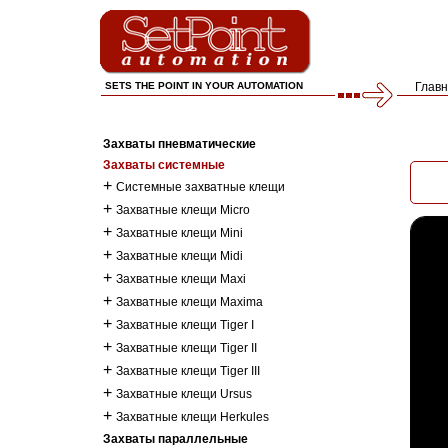
SETS THE POINT IN YOUR AUTOMATION
Глав
Захваты пневматические
Захваты системные
+
Системные захватные клещи
+
Захватные клещи Micro
+
Захватные клещи Mini
+
Захватные клещи Midi
+
Захватные клещи Maxi
+
Захватные клещи Maxima
+
Захватные клещи Tiger I
+
Захватные клещи Tiger II
+
Захватные клещи Tiger III
+
Захватные клещи Ursus
+
Захватные клещи Herkules
Захваты параллельные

§ **About this exercise**: The word "Tiger" appears in how many lines of the data? Answer with only the number.

§ **Response area**: 3